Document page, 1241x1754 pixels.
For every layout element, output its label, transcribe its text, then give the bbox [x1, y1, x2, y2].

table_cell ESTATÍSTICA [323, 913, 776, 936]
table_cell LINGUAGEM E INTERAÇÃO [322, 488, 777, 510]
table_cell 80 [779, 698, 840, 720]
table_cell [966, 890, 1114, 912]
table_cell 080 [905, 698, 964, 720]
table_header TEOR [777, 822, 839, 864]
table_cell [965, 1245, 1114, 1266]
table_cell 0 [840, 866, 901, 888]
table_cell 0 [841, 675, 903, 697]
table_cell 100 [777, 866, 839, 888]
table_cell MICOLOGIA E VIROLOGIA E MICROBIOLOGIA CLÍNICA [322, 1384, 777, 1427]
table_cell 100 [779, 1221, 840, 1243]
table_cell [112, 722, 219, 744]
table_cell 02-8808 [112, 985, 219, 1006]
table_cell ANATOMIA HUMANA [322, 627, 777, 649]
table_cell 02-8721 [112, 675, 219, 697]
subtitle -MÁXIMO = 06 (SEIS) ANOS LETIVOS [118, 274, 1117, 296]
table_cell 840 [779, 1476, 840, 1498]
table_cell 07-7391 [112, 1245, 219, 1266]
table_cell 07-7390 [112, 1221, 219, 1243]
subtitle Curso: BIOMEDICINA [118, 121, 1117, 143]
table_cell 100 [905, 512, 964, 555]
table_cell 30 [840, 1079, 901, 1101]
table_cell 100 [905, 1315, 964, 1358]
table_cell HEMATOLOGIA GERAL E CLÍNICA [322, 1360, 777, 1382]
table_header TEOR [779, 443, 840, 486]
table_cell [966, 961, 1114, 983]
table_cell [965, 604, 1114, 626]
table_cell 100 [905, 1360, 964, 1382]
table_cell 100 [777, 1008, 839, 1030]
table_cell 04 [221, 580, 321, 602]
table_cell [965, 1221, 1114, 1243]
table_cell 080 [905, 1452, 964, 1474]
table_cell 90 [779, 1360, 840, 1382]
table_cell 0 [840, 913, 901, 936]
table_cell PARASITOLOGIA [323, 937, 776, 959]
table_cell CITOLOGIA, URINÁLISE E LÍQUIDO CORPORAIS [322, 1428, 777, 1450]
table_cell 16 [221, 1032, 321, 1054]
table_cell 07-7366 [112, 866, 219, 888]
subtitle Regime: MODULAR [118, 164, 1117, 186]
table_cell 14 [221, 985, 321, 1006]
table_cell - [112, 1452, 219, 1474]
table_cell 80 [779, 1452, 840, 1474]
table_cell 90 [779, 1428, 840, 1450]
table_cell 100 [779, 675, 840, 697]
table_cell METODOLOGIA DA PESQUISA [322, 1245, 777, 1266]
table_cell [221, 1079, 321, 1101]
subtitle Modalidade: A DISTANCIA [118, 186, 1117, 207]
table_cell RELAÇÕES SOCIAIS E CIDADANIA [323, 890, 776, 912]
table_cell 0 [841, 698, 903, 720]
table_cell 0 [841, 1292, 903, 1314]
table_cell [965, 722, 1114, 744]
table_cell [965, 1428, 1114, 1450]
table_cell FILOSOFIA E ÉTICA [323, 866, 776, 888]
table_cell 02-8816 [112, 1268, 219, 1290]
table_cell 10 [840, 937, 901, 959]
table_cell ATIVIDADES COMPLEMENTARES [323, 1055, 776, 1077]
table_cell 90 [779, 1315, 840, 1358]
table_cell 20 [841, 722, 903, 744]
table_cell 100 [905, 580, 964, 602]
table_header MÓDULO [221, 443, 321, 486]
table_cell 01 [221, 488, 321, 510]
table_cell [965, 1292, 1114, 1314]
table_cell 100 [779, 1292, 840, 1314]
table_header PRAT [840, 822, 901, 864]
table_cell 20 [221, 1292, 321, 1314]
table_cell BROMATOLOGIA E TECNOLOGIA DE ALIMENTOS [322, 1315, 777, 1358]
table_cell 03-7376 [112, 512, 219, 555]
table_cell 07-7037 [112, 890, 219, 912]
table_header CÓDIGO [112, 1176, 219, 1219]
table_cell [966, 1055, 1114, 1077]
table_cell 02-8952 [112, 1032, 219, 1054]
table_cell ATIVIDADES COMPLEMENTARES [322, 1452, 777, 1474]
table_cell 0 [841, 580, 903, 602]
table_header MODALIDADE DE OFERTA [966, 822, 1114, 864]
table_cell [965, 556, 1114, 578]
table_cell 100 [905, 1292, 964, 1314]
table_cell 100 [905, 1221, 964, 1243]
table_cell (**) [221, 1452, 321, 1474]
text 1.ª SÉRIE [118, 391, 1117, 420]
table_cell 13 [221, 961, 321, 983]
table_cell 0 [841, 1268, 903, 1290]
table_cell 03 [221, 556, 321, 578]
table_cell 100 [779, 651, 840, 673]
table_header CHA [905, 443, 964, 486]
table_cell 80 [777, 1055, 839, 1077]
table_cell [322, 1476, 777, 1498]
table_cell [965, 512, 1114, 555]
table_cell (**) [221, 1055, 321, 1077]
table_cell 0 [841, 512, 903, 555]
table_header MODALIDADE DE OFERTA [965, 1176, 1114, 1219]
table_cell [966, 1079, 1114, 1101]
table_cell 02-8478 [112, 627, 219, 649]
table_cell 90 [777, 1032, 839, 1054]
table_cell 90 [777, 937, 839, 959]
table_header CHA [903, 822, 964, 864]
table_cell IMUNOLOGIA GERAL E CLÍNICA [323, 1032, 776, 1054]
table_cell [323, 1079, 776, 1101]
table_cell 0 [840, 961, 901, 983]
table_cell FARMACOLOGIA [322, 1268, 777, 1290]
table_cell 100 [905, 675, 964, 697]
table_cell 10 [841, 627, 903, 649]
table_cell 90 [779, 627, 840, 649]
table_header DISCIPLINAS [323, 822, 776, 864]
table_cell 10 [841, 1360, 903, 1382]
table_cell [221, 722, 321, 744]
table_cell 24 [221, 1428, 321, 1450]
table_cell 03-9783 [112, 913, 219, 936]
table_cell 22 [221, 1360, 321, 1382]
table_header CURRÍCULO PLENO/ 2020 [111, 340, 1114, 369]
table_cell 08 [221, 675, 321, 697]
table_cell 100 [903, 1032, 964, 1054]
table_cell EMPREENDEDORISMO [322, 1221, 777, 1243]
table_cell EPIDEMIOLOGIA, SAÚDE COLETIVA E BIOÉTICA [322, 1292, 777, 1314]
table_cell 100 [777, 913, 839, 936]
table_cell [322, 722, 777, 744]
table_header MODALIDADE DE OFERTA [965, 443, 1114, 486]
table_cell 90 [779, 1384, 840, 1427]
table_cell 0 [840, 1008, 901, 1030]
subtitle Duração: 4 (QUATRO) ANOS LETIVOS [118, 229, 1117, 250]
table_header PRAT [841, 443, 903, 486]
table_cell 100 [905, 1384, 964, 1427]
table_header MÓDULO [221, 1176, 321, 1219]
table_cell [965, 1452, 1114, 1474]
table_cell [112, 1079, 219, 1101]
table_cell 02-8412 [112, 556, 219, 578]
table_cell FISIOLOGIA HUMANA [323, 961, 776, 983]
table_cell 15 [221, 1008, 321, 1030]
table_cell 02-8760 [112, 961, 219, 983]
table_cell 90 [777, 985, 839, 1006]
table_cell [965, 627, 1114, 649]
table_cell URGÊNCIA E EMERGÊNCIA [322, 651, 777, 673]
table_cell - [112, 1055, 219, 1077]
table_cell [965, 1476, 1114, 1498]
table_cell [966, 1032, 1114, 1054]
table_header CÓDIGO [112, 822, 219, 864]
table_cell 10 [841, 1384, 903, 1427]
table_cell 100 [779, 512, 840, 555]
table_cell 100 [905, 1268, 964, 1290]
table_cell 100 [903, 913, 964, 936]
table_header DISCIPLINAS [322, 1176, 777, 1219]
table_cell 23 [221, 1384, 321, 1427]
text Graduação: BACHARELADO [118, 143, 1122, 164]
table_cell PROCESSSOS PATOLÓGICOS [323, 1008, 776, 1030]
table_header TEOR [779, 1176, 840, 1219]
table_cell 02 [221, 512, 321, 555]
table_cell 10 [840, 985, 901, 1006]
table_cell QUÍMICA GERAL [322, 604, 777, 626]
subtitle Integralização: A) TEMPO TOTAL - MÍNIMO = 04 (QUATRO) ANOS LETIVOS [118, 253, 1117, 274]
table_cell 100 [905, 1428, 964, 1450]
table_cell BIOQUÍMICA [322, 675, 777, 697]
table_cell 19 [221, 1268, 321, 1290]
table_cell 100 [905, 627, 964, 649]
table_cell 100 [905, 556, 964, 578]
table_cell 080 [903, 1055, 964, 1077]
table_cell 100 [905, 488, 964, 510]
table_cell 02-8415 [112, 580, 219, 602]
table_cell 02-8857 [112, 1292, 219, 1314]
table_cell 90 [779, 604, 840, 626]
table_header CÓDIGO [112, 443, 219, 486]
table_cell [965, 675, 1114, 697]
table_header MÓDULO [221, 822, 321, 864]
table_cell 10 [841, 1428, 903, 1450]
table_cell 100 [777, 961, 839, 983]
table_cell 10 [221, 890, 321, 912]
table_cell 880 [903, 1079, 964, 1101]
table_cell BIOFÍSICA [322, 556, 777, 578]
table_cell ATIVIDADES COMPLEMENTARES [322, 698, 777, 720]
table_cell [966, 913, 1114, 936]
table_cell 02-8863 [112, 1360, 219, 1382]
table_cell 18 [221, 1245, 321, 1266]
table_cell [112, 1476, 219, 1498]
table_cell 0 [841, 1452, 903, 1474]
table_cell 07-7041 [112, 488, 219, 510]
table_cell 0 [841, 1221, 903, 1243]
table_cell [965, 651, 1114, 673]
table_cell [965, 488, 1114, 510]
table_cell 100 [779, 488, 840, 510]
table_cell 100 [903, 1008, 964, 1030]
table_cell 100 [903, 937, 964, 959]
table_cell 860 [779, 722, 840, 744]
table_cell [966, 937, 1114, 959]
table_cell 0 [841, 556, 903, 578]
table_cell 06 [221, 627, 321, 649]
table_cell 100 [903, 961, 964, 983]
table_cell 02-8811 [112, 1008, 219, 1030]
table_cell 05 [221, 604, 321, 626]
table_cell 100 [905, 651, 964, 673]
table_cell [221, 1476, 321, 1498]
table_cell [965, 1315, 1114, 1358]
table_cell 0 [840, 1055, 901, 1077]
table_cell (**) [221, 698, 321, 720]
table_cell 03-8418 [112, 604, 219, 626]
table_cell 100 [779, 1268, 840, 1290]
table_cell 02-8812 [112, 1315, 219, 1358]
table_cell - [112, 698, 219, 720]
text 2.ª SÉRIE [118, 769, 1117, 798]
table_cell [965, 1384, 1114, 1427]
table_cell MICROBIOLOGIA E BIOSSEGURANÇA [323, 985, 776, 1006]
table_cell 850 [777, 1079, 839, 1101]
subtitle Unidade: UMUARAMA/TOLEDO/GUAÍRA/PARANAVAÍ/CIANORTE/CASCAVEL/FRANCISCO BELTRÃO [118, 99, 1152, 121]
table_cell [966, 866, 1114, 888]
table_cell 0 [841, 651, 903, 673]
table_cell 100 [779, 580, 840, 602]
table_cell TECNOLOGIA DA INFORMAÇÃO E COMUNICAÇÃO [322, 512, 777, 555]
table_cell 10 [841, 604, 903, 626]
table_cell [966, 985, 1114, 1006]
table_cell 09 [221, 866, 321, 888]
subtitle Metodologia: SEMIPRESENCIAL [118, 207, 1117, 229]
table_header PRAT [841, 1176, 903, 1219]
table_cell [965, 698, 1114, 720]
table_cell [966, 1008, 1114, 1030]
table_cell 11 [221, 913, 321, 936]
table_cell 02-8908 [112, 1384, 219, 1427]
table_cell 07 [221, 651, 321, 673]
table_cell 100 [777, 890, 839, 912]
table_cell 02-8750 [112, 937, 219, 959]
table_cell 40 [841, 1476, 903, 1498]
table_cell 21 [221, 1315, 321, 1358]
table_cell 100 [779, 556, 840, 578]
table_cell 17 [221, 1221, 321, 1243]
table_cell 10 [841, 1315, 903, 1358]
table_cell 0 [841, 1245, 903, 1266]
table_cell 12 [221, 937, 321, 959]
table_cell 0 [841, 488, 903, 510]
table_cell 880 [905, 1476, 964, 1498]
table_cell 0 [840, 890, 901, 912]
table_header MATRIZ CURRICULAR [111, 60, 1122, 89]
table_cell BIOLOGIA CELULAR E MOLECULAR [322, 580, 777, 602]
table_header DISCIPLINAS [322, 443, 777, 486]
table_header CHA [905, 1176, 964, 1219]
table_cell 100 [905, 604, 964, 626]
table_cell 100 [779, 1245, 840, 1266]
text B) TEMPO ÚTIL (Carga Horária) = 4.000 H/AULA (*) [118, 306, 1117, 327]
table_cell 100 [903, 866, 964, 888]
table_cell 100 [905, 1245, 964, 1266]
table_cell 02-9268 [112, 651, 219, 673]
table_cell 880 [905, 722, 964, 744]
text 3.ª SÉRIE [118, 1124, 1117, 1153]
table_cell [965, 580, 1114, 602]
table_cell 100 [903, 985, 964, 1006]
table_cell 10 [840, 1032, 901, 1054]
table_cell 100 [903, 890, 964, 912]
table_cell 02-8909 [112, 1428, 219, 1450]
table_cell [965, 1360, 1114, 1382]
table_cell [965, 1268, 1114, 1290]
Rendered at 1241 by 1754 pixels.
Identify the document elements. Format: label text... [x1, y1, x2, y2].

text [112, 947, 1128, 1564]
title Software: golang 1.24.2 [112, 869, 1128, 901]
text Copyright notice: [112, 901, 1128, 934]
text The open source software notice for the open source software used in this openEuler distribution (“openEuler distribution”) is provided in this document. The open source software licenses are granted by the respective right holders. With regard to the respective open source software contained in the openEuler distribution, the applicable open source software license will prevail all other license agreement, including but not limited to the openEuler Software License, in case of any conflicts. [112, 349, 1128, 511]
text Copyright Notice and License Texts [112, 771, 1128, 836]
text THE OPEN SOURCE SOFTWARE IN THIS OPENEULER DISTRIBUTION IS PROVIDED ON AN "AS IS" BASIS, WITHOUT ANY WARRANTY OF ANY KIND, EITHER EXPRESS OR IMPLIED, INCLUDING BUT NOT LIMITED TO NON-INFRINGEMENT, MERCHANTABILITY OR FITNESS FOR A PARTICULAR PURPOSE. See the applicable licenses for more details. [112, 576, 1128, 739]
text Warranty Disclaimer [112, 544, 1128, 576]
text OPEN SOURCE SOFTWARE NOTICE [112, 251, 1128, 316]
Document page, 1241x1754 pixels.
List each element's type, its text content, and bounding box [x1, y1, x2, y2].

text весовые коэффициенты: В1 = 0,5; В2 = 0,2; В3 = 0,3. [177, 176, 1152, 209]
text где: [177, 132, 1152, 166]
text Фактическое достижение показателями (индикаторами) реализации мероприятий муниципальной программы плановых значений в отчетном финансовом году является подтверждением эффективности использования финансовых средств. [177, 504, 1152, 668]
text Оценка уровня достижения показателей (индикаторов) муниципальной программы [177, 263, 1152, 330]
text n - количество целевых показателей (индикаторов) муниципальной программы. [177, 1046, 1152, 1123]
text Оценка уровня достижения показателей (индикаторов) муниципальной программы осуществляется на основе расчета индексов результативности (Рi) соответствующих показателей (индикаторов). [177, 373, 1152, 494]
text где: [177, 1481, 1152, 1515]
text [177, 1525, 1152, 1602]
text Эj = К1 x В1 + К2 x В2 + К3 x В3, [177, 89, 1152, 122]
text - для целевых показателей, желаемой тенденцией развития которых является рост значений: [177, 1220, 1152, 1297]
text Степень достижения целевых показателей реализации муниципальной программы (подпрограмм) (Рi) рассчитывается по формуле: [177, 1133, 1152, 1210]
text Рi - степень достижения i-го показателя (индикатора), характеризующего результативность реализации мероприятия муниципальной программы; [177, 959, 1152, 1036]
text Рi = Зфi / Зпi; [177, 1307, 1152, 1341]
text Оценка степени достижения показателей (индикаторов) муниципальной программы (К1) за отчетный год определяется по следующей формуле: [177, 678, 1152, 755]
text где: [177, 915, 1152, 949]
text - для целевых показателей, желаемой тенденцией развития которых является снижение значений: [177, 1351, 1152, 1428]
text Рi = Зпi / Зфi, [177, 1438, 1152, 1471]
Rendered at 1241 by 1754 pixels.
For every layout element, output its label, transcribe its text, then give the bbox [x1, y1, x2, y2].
########
Task brief.
The requested output is the line holding "text [177, 1525, 1152, 1602]" and every line after it up to the last line of the listing, exactly, with nothing else.

Response area.
text [177, 1525, 1152, 1602]
text Эj = К1 x В1 + К2 x В2 + К3 x В3, [177, 89, 1152, 122]
text - для целевых показателей, желаемой тенденцией развития которых является рост значений: [177, 1220, 1152, 1297]
text Степень достижения целевых показателей реализации муниципальной программы (подпрограмм) (Рi) рассчитывается по формуле: [177, 1133, 1152, 1210]
text Рi - степень достижения i-го показателя (индикатора), характеризующего результативность реализации мероприятия муниципальной программы; [177, 959, 1152, 1036]
text Рi = Зфi / Зпi; [177, 1307, 1152, 1341]
text Оценка степени достижения показателей (индикаторов) муниципальной программы (К1) за отчетный год определяется по следующей формуле: [177, 678, 1152, 755]
text где: [177, 915, 1152, 949]
text - для целевых показателей, желаемой тенденцией развития которых является снижение значений: [177, 1351, 1152, 1428]
text Рi = Зпi / Зфi, [177, 1438, 1152, 1471]
Rendered at 1241 by 1754 pixels.
For every layout element, output its label, transcribe its text, then give the bbox [x1, y1, x2, y2].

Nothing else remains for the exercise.